Try it yourself: the security-alert calculation

A login-security model flags logins as malicious. Malicious logins are rare: 0.5% of all logins. The model catches 95% of truly malicious logins, and wrongly flags 5% of legitimate ones. Out of 20,000 logins, the model flags one as malicious. What is the chance it really is? Count it out with natural frequencies before checking.

Show answer

Of 20,000 logins, 0.5% are malicious:
  Malicious = 100        Legitimate = 19,900

True positives:  95% of 100        = 95
False positives: 5% of 19,900      = 995
Total flagged:   95 + 995          = 1,090

P(malicious | flagged) = 95 / 1,090 = 0.087  (about 8.7%)

A flag from a 95%-sensitive model means only about a 9% chance the login is actually malicious, because the rare base rate (0.5%) means the 995 false positives swamp the 95 true ones. This is not a broken model; it is the base rate. (In Bayes terms: prior 0.005, likelihood 0.95, and the denominator 0.95 x 0.005 + 0.05 x 0.995 = 0.00475 + 0.04975 = 0.0545, giving 0.00475 / 0.0545 = 0.087, the same answer.)

Try it yourself: name the parts and predict

For the security-alert scenario above, answer these:

1. Which number is the prior? Which is the likelihood?
2. If malicious logins were even rarer (say 0.1% instead of 0.5%), would the
   posterior P(malicious | flagged) go up or down?
3. The team adds a SECOND independent signal that also flags this login.
   Roughly what happens to the belief, and why?

Show answer

1: The prior is 0.5% (the base rate of malicious logins). The likelihood is 95% (P(flagged given malicious), the model’s hit rate).
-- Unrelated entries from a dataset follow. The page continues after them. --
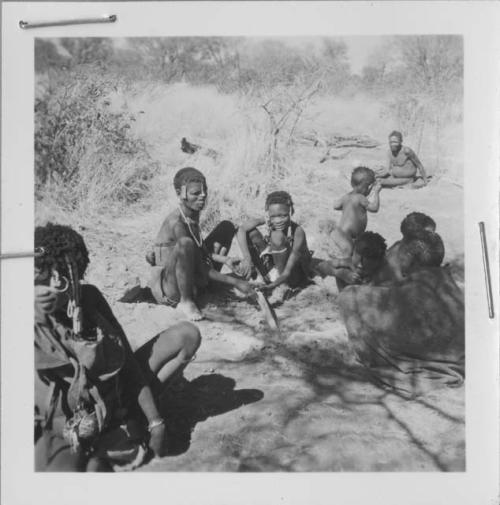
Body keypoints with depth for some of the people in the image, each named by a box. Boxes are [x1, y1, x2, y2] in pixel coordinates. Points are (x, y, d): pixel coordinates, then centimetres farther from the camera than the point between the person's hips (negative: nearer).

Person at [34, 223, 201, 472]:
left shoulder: (89, 298, -9)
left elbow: (128, 361, -5)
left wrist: (155, 422, -5)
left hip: (114, 394, 5)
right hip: (63, 432, -4)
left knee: (187, 335, -2)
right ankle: (97, 458, 0)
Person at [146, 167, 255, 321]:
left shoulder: (194, 213, 0)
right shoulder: (176, 222, -26)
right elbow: (200, 268, -25)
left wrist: (223, 259, -1)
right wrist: (235, 282, -25)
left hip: (193, 278, 9)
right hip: (169, 289, -9)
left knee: (227, 227, 9)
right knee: (185, 243, -40)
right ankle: (186, 301, -21)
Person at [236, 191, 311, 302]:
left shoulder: (298, 232, -29)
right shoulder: (268, 221, -18)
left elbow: (288, 272, -31)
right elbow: (241, 229, -28)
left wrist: (271, 286, -47)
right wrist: (247, 258, -38)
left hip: (291, 277, -4)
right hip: (270, 273, 4)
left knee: (278, 236, -32)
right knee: (250, 232, -17)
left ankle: (284, 286, -18)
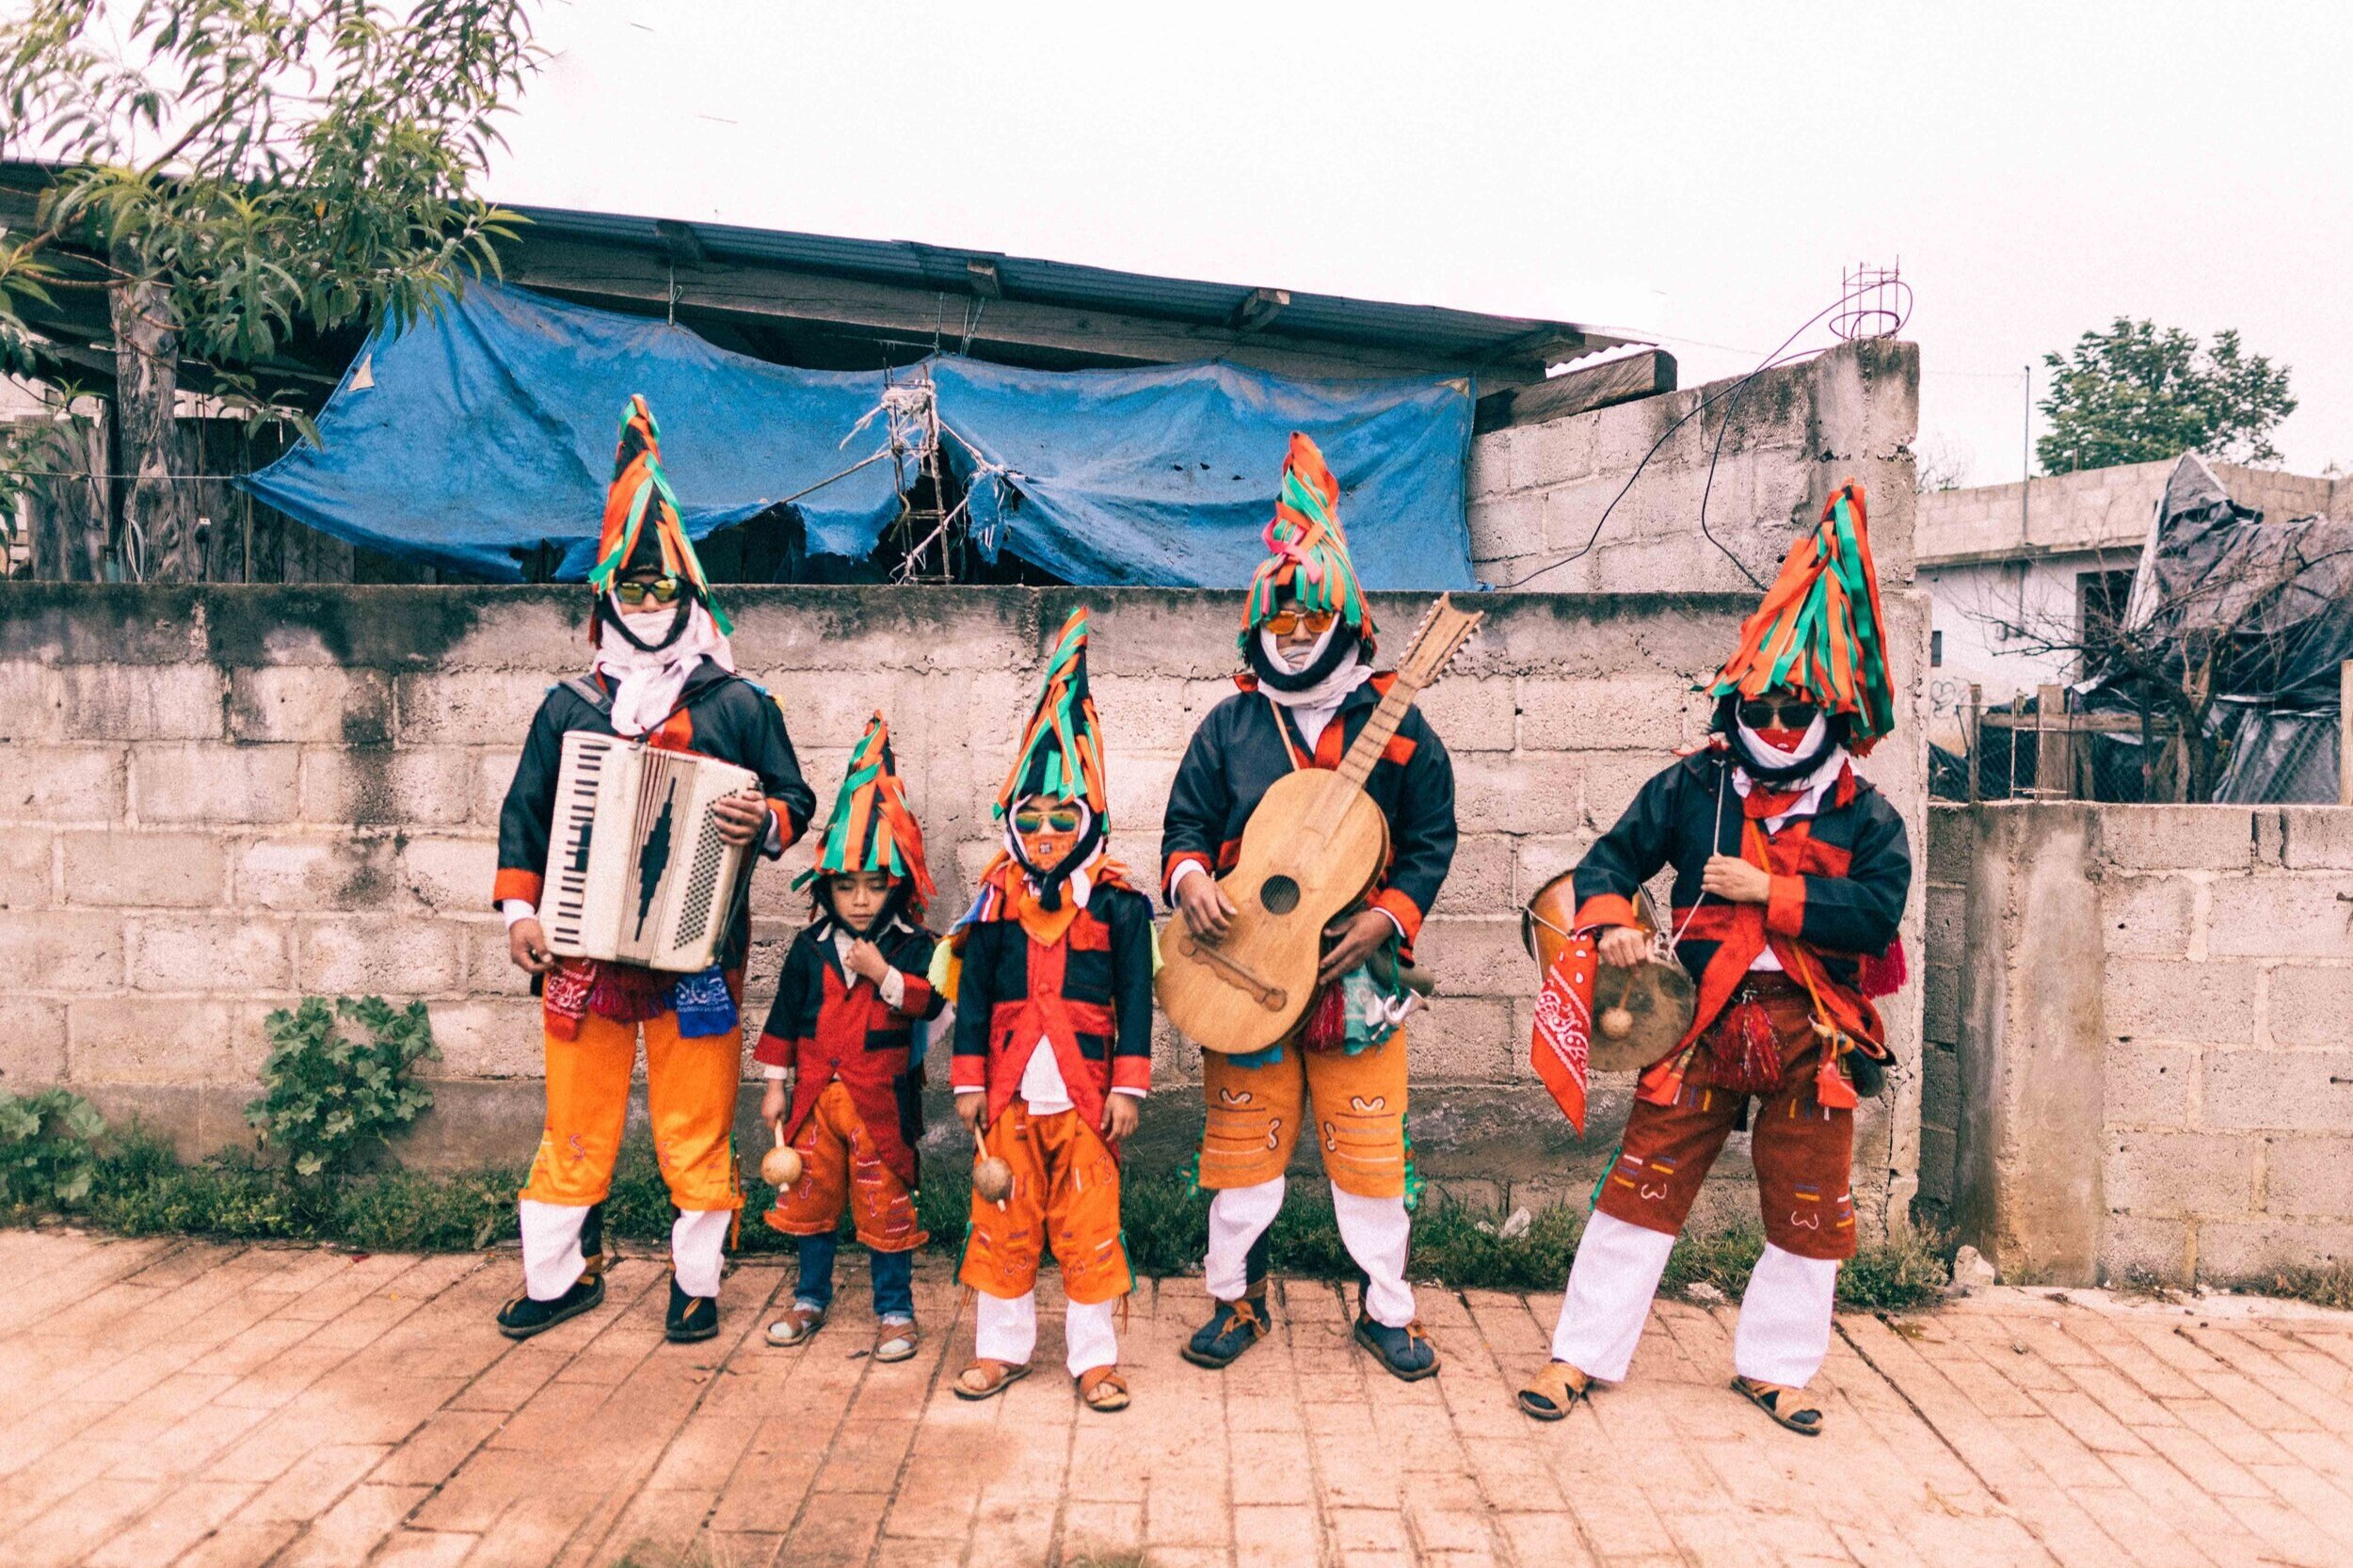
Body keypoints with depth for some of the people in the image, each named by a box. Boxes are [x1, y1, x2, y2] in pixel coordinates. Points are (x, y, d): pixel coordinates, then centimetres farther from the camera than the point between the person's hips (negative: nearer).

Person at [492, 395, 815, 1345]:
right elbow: (524, 809, 11)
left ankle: (696, 1282, 21)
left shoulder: (739, 707, 2)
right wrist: (519, 907, 1)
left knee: (696, 1131, 4)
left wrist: (767, 823, -16)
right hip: (580, 949, 2)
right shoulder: (569, 707, 9)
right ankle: (560, 1274, 29)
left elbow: (793, 798, 6)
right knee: (574, 1124, 11)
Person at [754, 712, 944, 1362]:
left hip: (881, 1096, -3)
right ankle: (811, 1297, 32)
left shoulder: (913, 946, -5)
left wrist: (885, 975, -27)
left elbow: (931, 1002, -18)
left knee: (886, 1204, 2)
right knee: (811, 1197, 14)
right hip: (816, 1092, 4)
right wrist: (775, 1084, 8)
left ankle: (895, 1310, 16)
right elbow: (785, 1016, 8)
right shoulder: (811, 947, 4)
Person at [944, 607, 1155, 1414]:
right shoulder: (995, 902, 2)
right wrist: (969, 1081, 4)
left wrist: (1128, 1086, -5)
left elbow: (1136, 999, -2)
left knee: (1089, 1225, 5)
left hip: (1084, 1087, -2)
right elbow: (972, 993, 5)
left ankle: (1095, 1356, 18)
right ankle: (1001, 1345, 27)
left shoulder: (1118, 904, -3)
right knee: (1004, 1220, 11)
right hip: (1012, 1086, 2)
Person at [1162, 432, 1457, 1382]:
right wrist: (1189, 878, -15)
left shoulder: (1394, 725, 0)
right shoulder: (1230, 724, 5)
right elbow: (1186, 821, 7)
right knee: (1242, 1143, 10)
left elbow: (1431, 839, 1)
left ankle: (1386, 1309, 24)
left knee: (1369, 1149, 6)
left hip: (1357, 971, -1)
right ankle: (1236, 1299, 27)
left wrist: (1389, 918, -12)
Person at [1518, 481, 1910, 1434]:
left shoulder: (1865, 817, 2)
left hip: (1811, 1034, 1)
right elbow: (1612, 856, 3)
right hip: (1702, 1022, -1)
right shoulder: (1691, 790, 3)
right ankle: (1584, 1353, 13)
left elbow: (1878, 912, -12)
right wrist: (1611, 921, -17)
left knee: (1809, 1214, 11)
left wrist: (1768, 890, -16)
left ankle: (1774, 1365, 31)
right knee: (1641, 1188, 2)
The 5% false-positive rate is the other likelihood, P(flagged given legitimate).
2: It would go down. A rarer event means an even smaller prior, so the false positives dominate even more; the posterior after one flag drops below 9%. Rarer target, more lopsided result.
3: The belief jumps up. The first posterior (about 9%) becomes the prior for the second signal; applying Bayes again with another strong likelihood pushes the probability much higher. Accumulating independent evidence is how confidence is earned, the same pattern as two positive medical tests.

The takeaway: the prior controls how impressed to be by a single flag, and independent evidence compounds.

Flashcards

Eight cards. Click any card to reveal the answer. Use the Print flashcards button to lay out the full set as one card per page for offline review.

Q. State Bayes' theorem in words.

Posterior = (likelihood x prior) / evidence. The updated belief equals the old belief adjusted by how well the evidence fits, divided by the total probability of the evidence.

Q. What are the prior, likelihood, evidence, and posterior?

Prior P(H): base rate beforehand. Likelihood P(E|H): how well evidence fits the hypothesis. Evidence P(E): total chance of the evidence (true + false positives). Posterior P(H|E): the updated belief.

Q. What does Bayes' theorem convert, and why is that useful?

P(evidence | hypothesis) into P(hypothesis | evidence). Useful because we can measure the first (a test’s hit rate) but want the second (the chance you’re sick given a positive).

Q. Why can a 99%-accurate test for a 1-in-100 disease be only 50% right on a positive?

The base rate. Few true positives from the rare sick group; just as many false positives from the large healthy group at a 1% error rate. The prior pulls the posterior down. P = 99/198 = 0.5.

Q. What belongs in the denominator P(E)?

The total probability of the evidence: true positives plus false positives, P(E|H)P(H) + P(E|not H)P(not H). Omitting the false-positive piece overstates the posterior.

Q. How do you update a belief on a second piece of evidence?

Use the first posterior as the new prior, then apply Bayes again. Evidence accumulates: two independent positives can move 1% to 50% to 99%.

Q. What is base-rate neglect?

Ignoring the prior (how common the thing is) when reading evidence. It makes a rare-event detector look far more conclusive than it is; the base rate must be combined in.

Q. What is a 'naive Bayes' spam filter, and why 'naive'?

A classifier that combines the prior spam rate with each word’s likelihood via Bayes. ‘Naive’ because it assumes the words are independent given the class, a knowingly oversimplified assumption that makes the math tractable.